Work instruction A = In the entries below, copy the stretch from the line containing "Reception, concierge, waitstaff, hotel staff" through the line containing "Last generated: 2026-01-30T11:18:00Z" word for word, leaving out the pictures.

06 - Trade Deficits
The United States has been running a trade deficit for as long as I can remember. It seems like almost every year sets a new “record high” trade deficit. The USA has gotten away with this for at least half-a-century, but we should not expect that we can get away with this “forever.” Someday, there must be a day of reckoning.
In the early decades of the trade deficit, the USA got away with it because there was a huge demand for dollars to be held overseas as a “reserve currency.” Foreign banks would hold US dollars for the same reason that the US treasury holds gold reserves: to provide at lease some psychological backing for their own nation’s currency. And in some sense, these reserves constitute a “rainy day fund” that can be used in an economic emergency to lubricate a nation’s economy until things got back to normal.
Our present economic system was designed largely by people who had lived through the Great Depression, and so the ideas were always relative to the problems that caused that economic catastrophe. This is roughly equivalent to designing the current army to fight the last war you were involved in. You are only rarely lucky enough to have two similar calamities in a row.
In the usual case (according to theory), if a nation has a trade deficit, the value of its currency will go down due to the usual functioning of The Law of Supply & Demand. So long as exchange rates are free to move, one currency against another, no nation should be able to run trade deficits for any significant period of time because the fluctuations in exchange rates will automatically correct those imbalances.
A lower value for the US dollar will effectively raise the prices of imports and, according to The Law of Supply & Demand, a lower demand for imported goods will be the result. That will lower the value of imports and tend to correct any trade deficit. Similarly, a lower value for the US dollar will effectively lower the cost of US exports in the world market. Again according to The Law of Supply & Demand, that should increase the demand for US exports and, once again, tend to correct any trade deficit.
That is, at least, the theory. But that theory depends upon a free market for currency exchange rates, and such a thing has never existed in the past several decades. Instead, currency exchange rates are largely set by government fiat and enforced through state bank participation in the currency marketplace. The Bretton Woods Agreements created a system of national banks and exchange rate controls which refuse to allow the market to function for any “major” currency. As the United States was the most powerful nation in the world at the end of World War II, the US Dollar became the benchmark currency for the world’s economy, and the Bretton Woods Agreements would not allow the US Dollar to fluctuate to compensate for any US trade deficits.
For decades following World War II, there was quite simply no alternative to using the US Dollar as the world’s reserve currency. However, in the past decade, the Euro (the European currency) has gotten to the point where it is not only a viable alternative, but it is clearly more stable than the US Dollar. Accordingly, many central banks have been gradually converting their reserve currency holdings from US Dollars to Euros, or at least adding new reserves in the form of Euros instead of US Dollars.

Work instruction B = Continue the essay on trade deficits above from the point where it stops.

Supplied data =

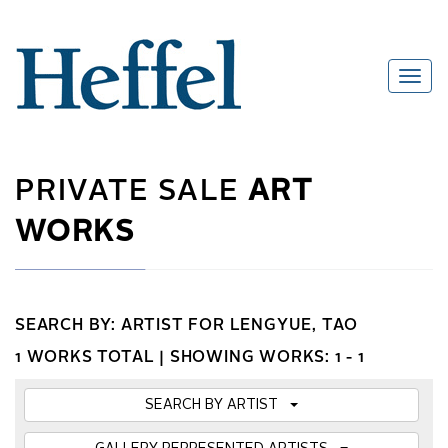
PRIVATE SALE
ART
WORKS
SEARCH BY: ARTIST FOR LENGYUE, TAO
1 WORKS TOTAL |
SHOWING WORKS: 1 - 1
SEARCH BY ARTIST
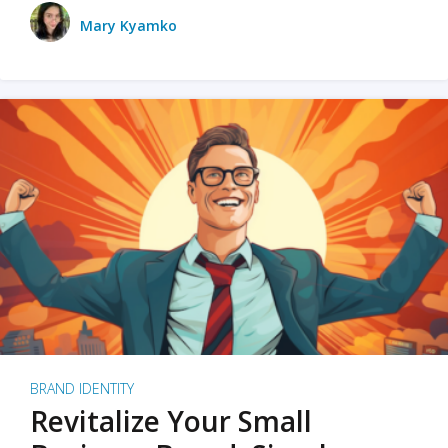
Mary Kyamko
BRAND IDENTITY
Revitalize Your Small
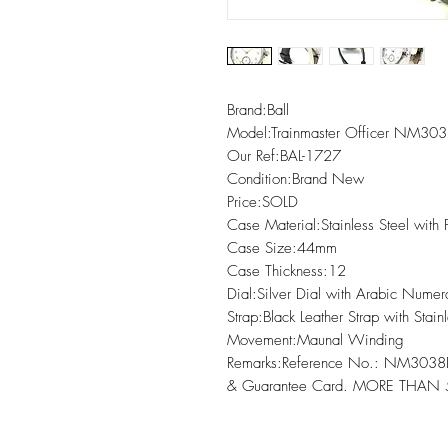
Brand:Ball

Model:Trainmaster Officer NM303
Our Ref:BAL-1727

Condition:Brand New

Price:SOLD

Case Material:Stainless Steel with 
Case Size:44mm

Case Thickness:12

Dial:Silver Dial with Arabic Numer
Strap:Black Leather Strap with Stainl
Movement:Maunal Winding

Remarks:Reference No.: NM3038
& Guarantee Card. MORE THAN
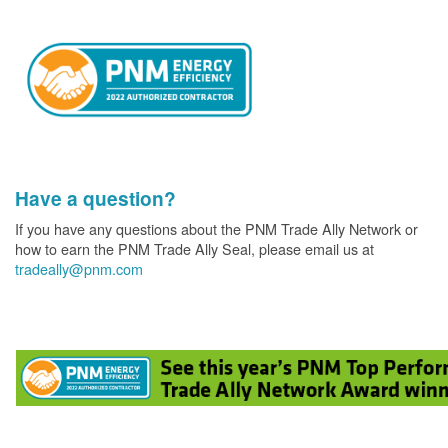
Have a question?
If you have any questions about the PNM Trade Ally Network or
how to earn the PNM Trade Ally Seal, please email us at
tradeally@pnm.com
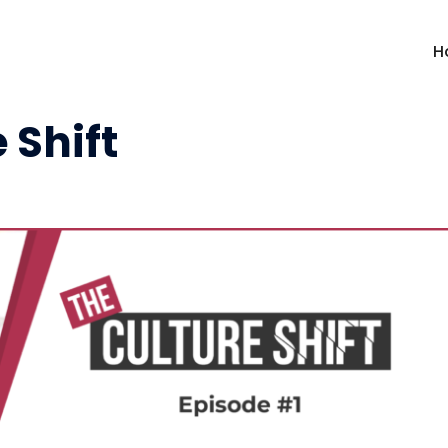
H
 Shift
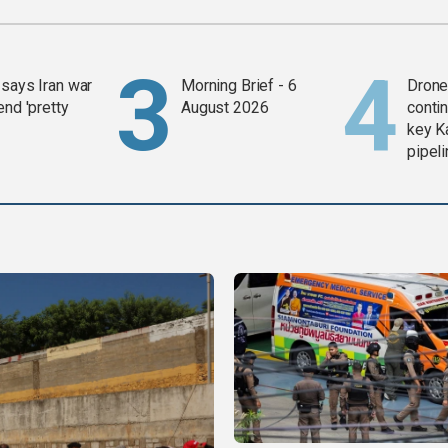
says Iran war
Morning Brief - 6
Drone 
end 'pretty
August 2026
contin
key K
pipel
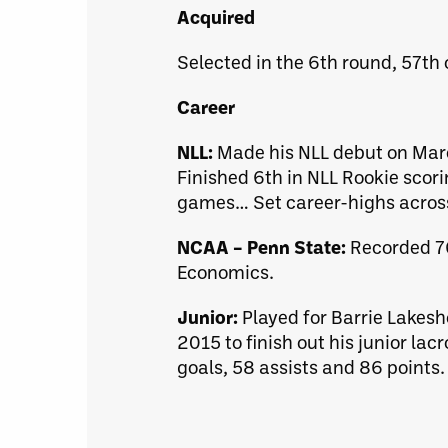
Acquired
Selected in the 6th round, 57th 
Career
NLL:
Made his NLL debut on Marc
Finished 6th in NLL Rookie scorin
games… Set career-highs across
NCAA – Penn State:
Recorded 76
Economics.
Junior:
Played for Barrie Lakesh
2015 to finish out his junior l
goals, 58 assists and 86 points.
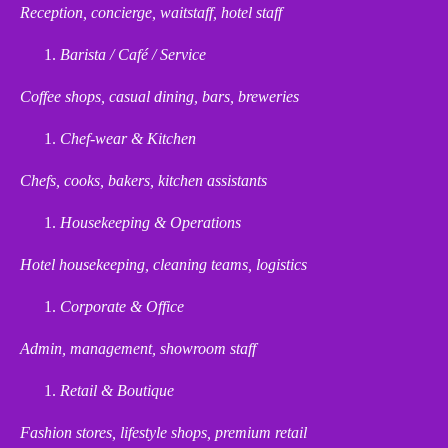
Reception, concierge, waitstaff, hotel staff
Barista / Café / Service
Coffee shops, casual dining, bars, breweries
Chef-wear & Kitchen
Chefs, cooks, bakers, kitchen assistants
Housekeeping & Operations
Hotel housekeeping, cleaning teams, logistics
Corporate & Office
Admin, management, showroom staff
Retail & Boutique
Fashion stores, lifestyle shops, premium retail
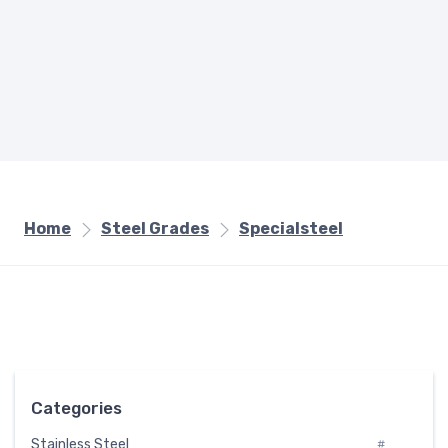
Home
Steel Grades
Specialsteel
Categories
Stainless Steel
#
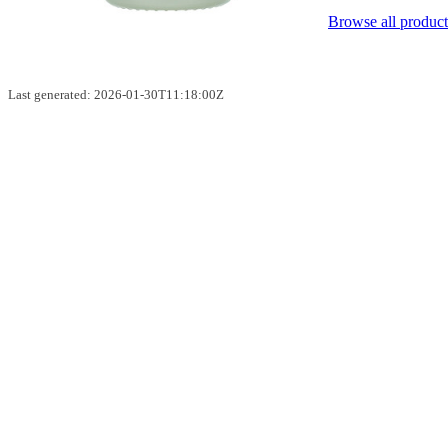
Browse all product
Last generated: 2026-01-30T11:18:00Z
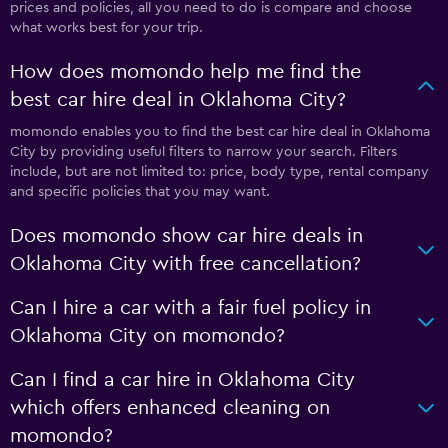
prices and policies, all you need to do is compare and choose
what works best for your trip.
How does momondo help me find the
best car hire deal in Oklahoma City?
momondo enables you to find the best car hire deal in Oklahoma
City by providing useful filters to narrow your search. Filters
include, but are not limited to: price, body type, rental company
and specific policies that you may want.
Does momondo show car hire deals in
Oklahoma City with free cancellation?
Can I hire a car with a fair fuel policy in
Oklahoma City on momondo?
Can I find a car hire in Oklahoma City
which offers enhanced cleaning on
momondo?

Reply A =
Reception, concierge, waitstaff, hotel staff
Barista / Café / Service
Coffee shops, casual dining, bars, breweries
Chef-wear & Kitchen
Chefs, cooks, bakers, kitchen assistants
Housekeeping & Operations
Hotel housekeeping, cleaning teams, logistics
Corporate & Office
Admin, management, showroom staff
Retail & Boutique
Fashion stores, lifestyle shops, premium retail
Home
Steel Grades
Specialsteel
Categories
Stainless Steel
#
Browse all product
Last generated: 2026-01-30T11:18:00Z

Reply B =
The salvation for the United States over the past decade has been the willingness of the Chinese government to finance both the US trade deficit and the US budget deficit by agreeing to take US Treasury debt in return for its trade deficit with the US, caused by the vast quantity of goods and services that China supplies to the United States while taking relatively little in return.
It was recently (early 2007) declared that the Chinese had crossed the point where they now hold a trillion dollars worth of US treasury debt. That is more than $1,000,000,000,000.00 worth of various classes of T-bills, Treasury bonds, and so forth. That represents an equivalent amount of both US budget and trade deficits that the Chinese have agreed to hold as part of an effort to maintain the totally artificial (and very unfair) exchange rate between the Chinese Yuan and the US Dollar. It is uncertain in the extreme what the Chinese hope to do with all that US money. But their agreement to hold it has prolonged the current economic cycle beyond its normal breaking point and put off the day of reckoning until something else happens to cause the system to “break.”
The long-term maintenance of this unfair and grossly-imbalanced system has caused industry in the United States to wither and die, greatly exacerbating the problem. As manufacturing plants are closed in the United States and moved overseas, that decreases the value of US exports and increases the value of US imports, if everything else remains in rough balance. When I was a child, the USA was known as the world’s greatest producer of automobiles, steel, and other valuable export goods. Increasingly, the USA is more of a third-world “colony” nation as our primary exports consist of food and raw materials for use in manufacturing plants overseas. Probably the last major industry where the USA is the world leader is the aircraft industry, but that remains true only so long as Boeing can successfully compete with the Europeans.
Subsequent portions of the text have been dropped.